Batch data (analytical ML systems)#
Creation#
It is very common that ML models are deployed in a "batch" setting where ML pipelines score incoming new data at a regular interval, for example, daily or weekly. Feature views support batch prediction by returning batch data as a DataFrame over a time range, by start_time
and end_time
. The resultant DataFrame (or batch-scoring DataFrame) can then be fed to models to make predictions.
# get batch data
df = feature_view.get_batch_data(
start_time = "20220620",
end_time = "20220627"
) # return a dataframe
Dataset<Row> ds = featureView.getBatchData("20220620", "20220627")
Retrieve batch data with primary keys and event time#
For certain use cases, e.g. time series models, the input data needs to be sorted according to the primary key(s) and event time combination. Or one might want to merge predictions back with the original input data for postmortem analysis. Primary key(s) and event time are not usually included in the feature view query as they are not features used for training. To retrieve the primary key(s) and/or event time when retrieving batch data for inference, you need to set the parameters primary_keys=True
and/or event_time=True
.
# get batch data
df = feature_view.get_batch_data(
start_time = "20220620",
end_time = "20220627",
primary_keys=True,
event_time=True
) # return a dataframe with primary keys and event time
Note
If the event time columns have the same name across all the feature groups included in the feature view, then only the event time of the label feature group (left most feature group in the query) will be returned. If they have different names, then all of them will be returned. The Join prefix does not have any influence on this behaviour.

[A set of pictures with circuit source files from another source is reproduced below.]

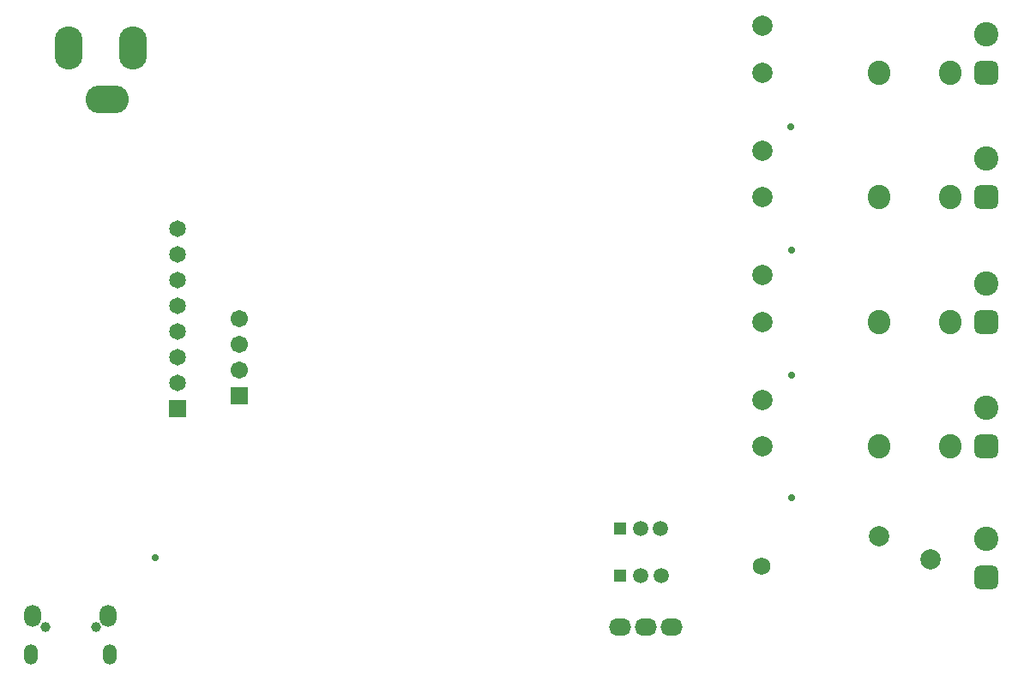
<source format=gbr>
%TF.GenerationSoftware,Altium Limited,Altium Designer,24.9.1 (31)*%
G04 Layer_Color=16711935*
%FSLAX45Y45*%
%MOMM*%
%TF.SameCoordinates,27D3D336-BC1F-43B1-B9D8-2BE266924E3D*%
%TF.FilePolarity,Negative*%
%TF.FileFunction,Soldermask,Bot*%
%TF.Part,Single*%
G01*
G75*
%TA.AperFunction,ComponentPad*%
%ADD53R,1.30000X1.30000*%
%ADD57C,1.65100*%
%ADD58R,1.65100X1.65100*%
%ADD103O,4.26720X2.74320*%
%ADD104O,2.74320X4.26720*%
%ADD105C,2.00320*%
%ADD106O,2.20320X2.40320*%
%ADD107O,1.65320X2.20320*%
%ADD108O,1.35320X2.00320*%
%ADD109C,1.00320*%
%ADD110C,1.50320*%
%ADD111C,1.70320*%
%ADD112R,1.70320X1.70320*%
%ADD113O,2.20320X1.70320*%
%ADD114C,2.40320*%
G04:AMPARAMS|DCode=115|XSize=2.4032mm|YSize=2.4032mm|CornerRadius=0.6516mm|HoleSize=0mm|Usage=FLASHONLY|Rotation=90.000|XOffset=0mm|YOffset=0mm|HoleType=Round|Shape=RoundedRectangle|*
%AMROUNDEDRECTD115*
21,1,2.40320,1.10000,0,0,90.0*
21,1,1.10000,2.40320,0,0,90.0*
1,1,1.30320,0.55000,0.55000*
1,1,1.30320,0.55000,-0.55000*
1,1,1.30320,-0.55000,-0.55000*
1,1,1.30320,-0.55000,0.55000*
%
%ADD115ROUNDEDRECTD115*%
%TA.AperFunction,ViaPad*%
%ADD116C,1.72720*%
%ADD117C,0.71120*%
D53*
X6054139Y946343D02*
D03*
X6050940Y1412240D02*
D03*
D57*
X1678940Y4373880D02*
D03*
Y4119880D02*
D03*
Y3865880D02*
D03*
Y3611880D02*
D03*
Y3357880D02*
D03*
Y3103880D02*
D03*
Y2849880D02*
D03*
D58*
Y2595880D02*
D03*
D103*
X988060Y5654040D02*
D03*
D104*
X607060Y6162040D02*
D03*
X1242060D02*
D03*
D105*
X7457440Y4683615D02*
D03*
Y5143615D02*
D03*
X8607440Y1328996D02*
D03*
X9115440Y1100396D02*
D03*
X7457440Y2679721D02*
D03*
Y2219721D02*
D03*
Y3912801D02*
D03*
Y3452801D02*
D03*
Y6374429D02*
D03*
Y5914429D02*
D03*
D106*
X8607440Y4683615D02*
D03*
X9307440D02*
D03*
Y2219721D02*
D03*
X8607440D02*
D03*
X9307440Y3452801D02*
D03*
X8607440D02*
D03*
X9307440Y5914429D02*
D03*
X8607440D02*
D03*
D107*
X253852Y541760D02*
D03*
X998852D02*
D03*
D108*
X238852Y161760D02*
D03*
X1013852D02*
D03*
D109*
X376352Y436761D02*
D03*
X876352D02*
D03*
D110*
X6254139Y946343D02*
D03*
X6454139D02*
D03*
X6250940Y1412240D02*
D03*
X6450940D02*
D03*
D111*
X2288540Y3482340D02*
D03*
Y3228340D02*
D03*
Y2974340D02*
D03*
D112*
Y2720340D02*
D03*
D113*
X6556980Y437459D02*
D03*
X6302980D02*
D03*
X6048980D02*
D03*
D114*
X9667602Y1308995D02*
D03*
Y2602988D02*
D03*
X9670641Y6295429D02*
D03*
Y5064615D02*
D03*
X9667602Y3833801D02*
D03*
D115*
Y927995D02*
D03*
Y2221988D02*
D03*
X9670641Y5914429D02*
D03*
Y4683615D02*
D03*
X9667602Y3452801D02*
D03*
D116*
X7452360Y1038860D02*
D03*
D117*
X7739380Y5377180D02*
D03*
X7741920Y4157980D02*
D03*
Y1709420D02*
D03*
Y2923540D02*
D03*
X1463040Y1122680D02*
D03*
%TF.MD5,264c26b980811ca7ac94727467a65437*%
M02*

</source>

For Python-clients, handling small or moderately-sized data, we recommend enabling the ArrowFlight Server with DuckDB, which will provide significant speedups over Spark/Hive for reading batch data. If the service is enabled, and you want to read this particular batch data with Hive instead, you can set the read_options to {"use_hive": True}
.
# get batch data with Hive
df = feature_view.get_batch_data(
start_time = "20220620",
end_time = "20220627",
read_options={"use_hive: True})
)
Creation with transformation#
If you have specified transformation functions when creating a feature view, you will get back transformed batch data as well. If your transformation functions require statistics of training dataset, you must also provide the training data version. init_batch_scoring
will then fetch the statistics and initialize the functions with required statistics. Then you can follow the above examples and create the batch data. Please note that transformed batch data can only be returned in the python client but not in the java client.
feature_view.init_batch_scoring(training_dataset_version=1)
It is important to note that in addition to the filters defined in feature view, extra filters will be applied if they are defined in the given training dataset version.